DATA SUPPLIED:
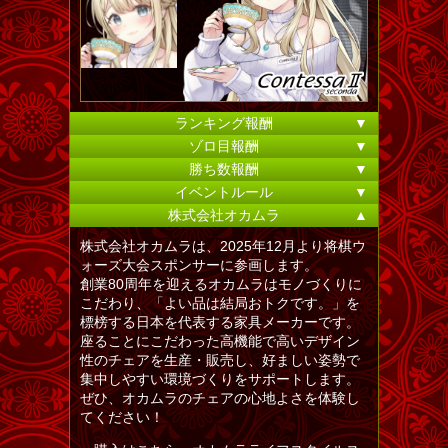
ランキング報酬
▼
ゾロ目報酬
▼
勝ち数報酬
▼
イベントルール
▼
株式会社オカムラ
▲
株式会社オカムラは、2025年12月より将棋ウ
ォーズ大会スポンサーに参画します。
創業80周年を迎えるオカムラはモノづくりに
こだわり、「よい品は結局おトクです。」を
標榜する日本を代表する家具メーカーです。
座ることにこだわった高機能で高いデザイン
性のチェアを生産・販売し、好ましい姿勢で
集中しやすい環境づくりをサポートします。
ぜひ、オカムラのチェアの心地よさを体験し
てください！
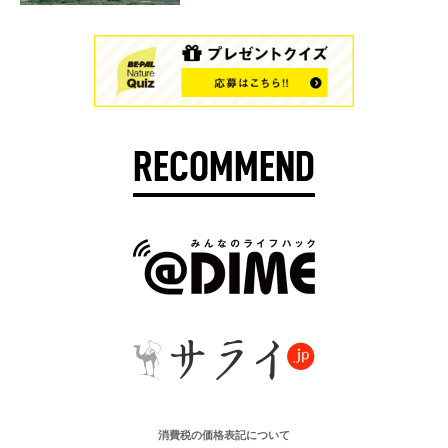
RECOMMEND
消費税の価格表記について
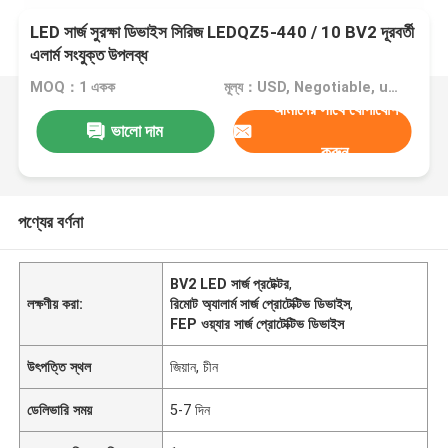
LED সার্জ সুরক্ষা ডিভাইস সিরিজ LEDQZ5-440 / 10 BV2 দূরবর্তী
এলার্ম সংযুক্ত উপলব্ধ
MOQ：1 একক
মূল্য：USD, Negotiable, unit
আমাদের সাথে যোগাযোগ
ভালো দাম
করুন
পণ্যের বর্ণনা
BV2 LED সার্জ প্রটেক্টর
,
লক্ষণীয় করা:
রিমোট অ্যালার্ম সার্জ প্রোটেক্টিভ ডিভাইস
,
FEP ওয়্যার সার্জ প্রোটেক্টিভ ডিভাইস
উৎপত্তি স্থল
জিয়ান, চীন
ডেলিভারি সময়
5-7 দিন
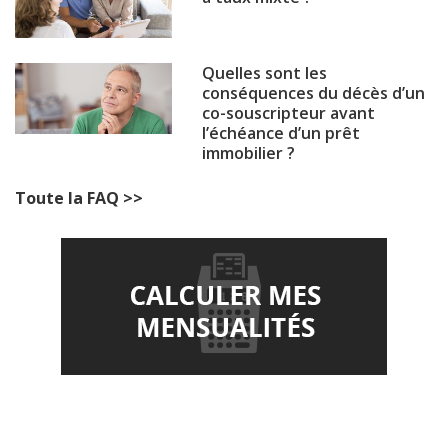
Quelles sont les
conséquences du décès d’un
co-souscripteur avant
l’échéance d’un prêt
immobilier ?
Toute la FAQ >>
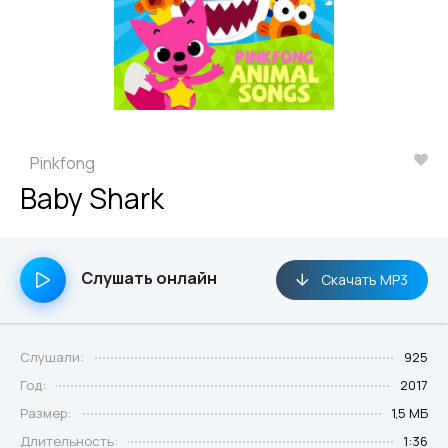
Pinkfong
Baby Shark
Слушать онлайн
Скачать MP3
Слушали:
925
Год:
2017
Размер:
1,5 МБ
Длительность:
1:36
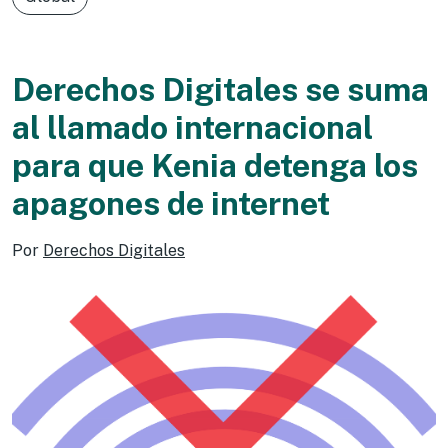
Derechos Digitales se suma
al llamado internacional
para que Kenia detenga los
apagones de internet
Por
Derechos Digitales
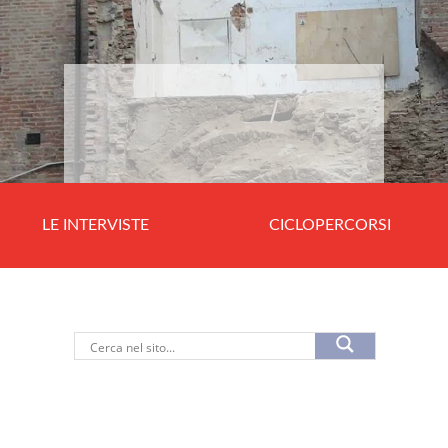
LE INTERVISTE
CICLOPERCORSI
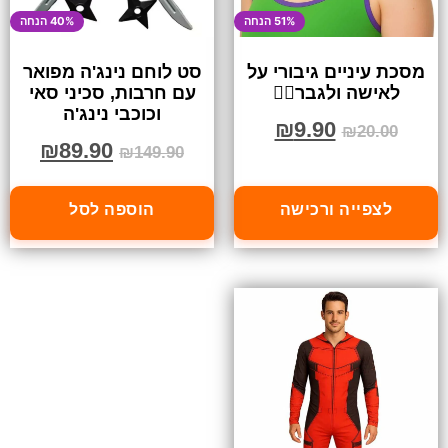
51% הנחה
40% הנחה
מסכת עיניים גיבורי על
סט לוחם נינג'ה מפואר
לאישה ולגבר🦸‍♀️
עם חרבות, סכיני סאי
וכוכבי נינג'ה
₪
9.90
₪
20.00
₪
89.90
₪
149.90
לצפייה ורכישה
הוספה לסל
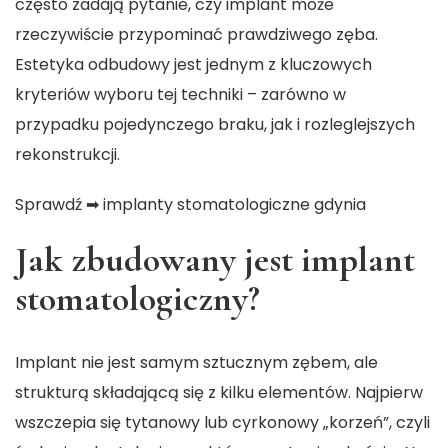
często zadają pytanie, czy implant może
rzeczywiście przypominać prawdziwego zęba.
Estetyka odbudowy jest jednym z kluczowych
kryteriów wyboru tej techniki – zarówno w
przypadku pojedynczego braku, jak i rozleglejszych
rekonstrukcji.
Sprawdź ➡
implanty stomatologiczne gdynia
Jak zbudowany jest implant
stomatologiczny?
Implant nie jest samym sztucznym zębem, ale
strukturą składającą się z kilku elementów. Najpierw
wszczepia się tytanowy lub cyrkonowy „korzeń”, czyli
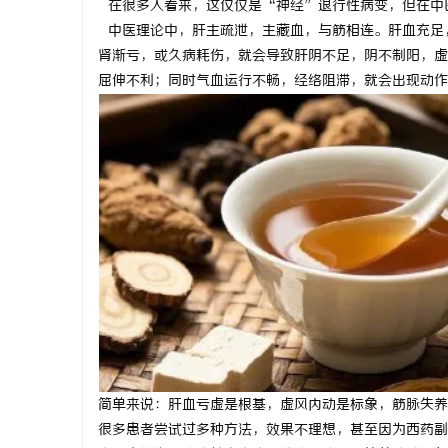
在很多人看来，这仅仅是“神经”退行性病变，但在中
中医理论中，肝主疏泄，主藏血，与筋相连。肝血充足
肾渐亏，或久病耗伤，就会导致肝阴不足，阴不制阳，虚
屈伸不利；同时气血运行不畅，经络阻滞，就会出现动作
丘
便
简单来说：肝血亏虚是根基，虚风内动是标象，筋脉失养
很多患者尝试过多种方法，效果不理想，甚至因为西药副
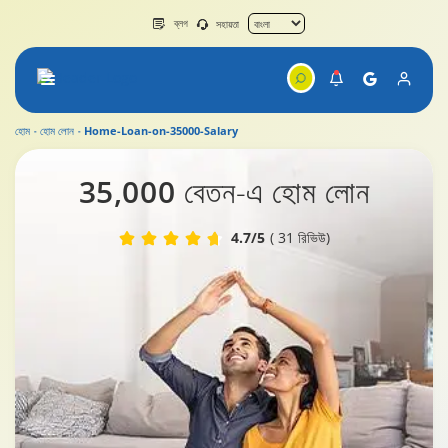
ব্লগ
সহায়তা
হোম
হোম লোন
Home-Loan-on-35000-Salary
35000 বেতনের উপর হোম লোন
35,000 বেতন
-এ হোম লোন
4.7/5
( 31 রিভিউ)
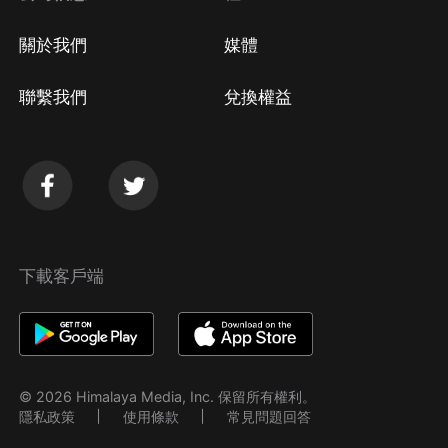
關於我們
媒體
聯繫我們
兌換權益
下載客戶端
© 2026 Himalaya Media, Inc. 保留所有權利。
隱私政策
使用條款
常見問題回答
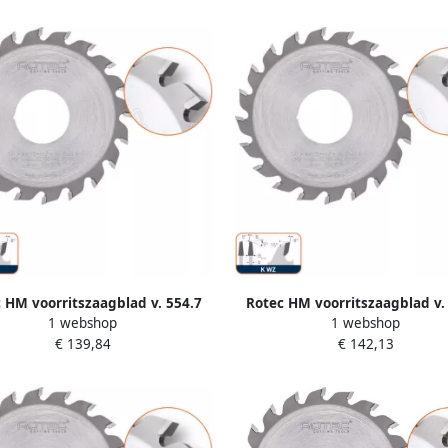
 HM voorritszaagblad v. 554.7
Rotec HM voorritszaagblad v.
1 webshop
1 webshop
80x4 4 5 4x30mm Z=36 K WZ
ø200x4 4 5 4x30mm Z=36 K
€ 139,84
€ 142,13
5548035
5548060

JOB ITEM:
The entries above are to be repeated exactly, except for any pictures.

RESPONSE BELOW:
ランキング報酬
▼
ゾロ目報酬
▼
勝ち数報酬
▼
イベントルール
▼
株式会社オカムラ
▲
株式会社オカムラは、2025年12月より将棋ウ
ォーズ大会スポンサーに参画します。
創業80周年を迎えるオカムラはモノづくりに
こだわり、「よい品は結局おトクです。」を
標榜する日本を代表する家具メーカーです。
座ることにこだわった高機能で高いデザイン
性のチェアを生産・販売し、好ましい姿勢で
集中しやすい環境づくりをサポートします。
ぜひ、オカムラのチェアの心地よさを体験し
てください！
RECOMMEND
消費税の価格表記について
LED সার্জ সুরক্ষা ডিভাইস সিরিজ LEDQZ5-440 / 10 BV2 দূরবর্তী
এলার্ম সংযুক্ত উপলব্ধ
MOQ：1 একক
মূল্য：USD, Negotiable, unit
আমাদের সাথে যোগাযোগ
ভালো দাম
করুন
পণ্যের বর্ণনা
BV2 LED সার্জ প্রটেক্টর
,
লক্ষণীয় করা:
রিমোট অ্যালার্ম সার্জ প্রোটেক্টিভ ডিভাইস
,
FEP ওয়্যার সার্জ প্রোটেক্টিভ ডিভাইস
উৎপত্তি স্থল
জিয়ান, চীন
ডেলিভারি সময়
5-7 দিন
Quelles sont les
conséquences du décès d’un
co-souscripteur avant
l’échéance d’un prêt
immobilier ?
Toute la FAQ >>
Pinkfong
Baby Shark
Слушать онлайн
Скачать MP3
Слушали:
925
Год:
2017
Размер:
1,5 МБ
Длительность:
1:36
Derechos Digitales se suma
al llamado internacional
para que Kenia detenga los
apagones de internet
Por
Derechos Digitales
LE INTERVISTE
CICLOPERCORSI
51% הנחה
40% הנחה
מסכת עיניים גיבורי על
סט לוחם נינג'ה מפואר
לאישה ולגבר🦸‍♀️
עם חרבות, סכיני סאי
וכוכבי נינג'ה
₪
9.90
₪
20.00
₪
89.90
₪
149.90
לצפייה ורכישה
הוספה לסל
często zadają pytanie, czy implant może
rzeczywiście przypominać prawdziwego zęba.
Estetyka odbudowy jest jednym z kluczowych
kryteriów wyboru tej techniki – zarówno w
przypadku pojedynczego braku, jak i rozleglejszych
rekonstrukcji.
Sprawdź ➡
implanty stomatologiczne gdynia
Jak zbudowany jest implant
stomatologiczny?
Implant nie jest samym sztucznym zębem, ale
strukturą składającą się z kilku elementów. Najpierw
wszczepia się tytanowy lub cyrkonowy „korzeń”, czyli
在很多人看来，这仅仅是“神经”退行性病变，但在中
中医理论中，肝主疏泄，主藏血，与筋相连。肝血充足
肾渐亏，或久病耗伤，就会导致肝阴不足，阴不制阳，虚
屈伸不利；同时气血运行不畅，经络阻滞，就会出现动作
丘
便
简单来说：肝血亏虚是根基，虚风内动是标象，筋脉失养
很多患者尝试过多种方法，效果不理想，甚至因为西药副
ব্লগ
সহায়তা
হোম
হোম লোন
Home-Loan-on-35000-Salary
35000 বেতনের উপর হোম লোন
35,000 বেতন
-এ হোম লোন
4.7/5
( 31 রিভিউ)
關於我們
媒體
聯繫我們
兌換權益
下載客戶端
© 2026 Himalaya Media, Inc. 保留所有權利。
隱私政策
使用條款
常見問題回答
 HM voorritszaagblad v. 554.7
Rotec HM voorritszaagblad v.
1 webshop
1 webshop
80x4 4 5 4x30mm Z=36 K WZ
ø200x4 4 5 4x30mm Z=36 K
€ 139,84
€ 142,13
5548035
5548060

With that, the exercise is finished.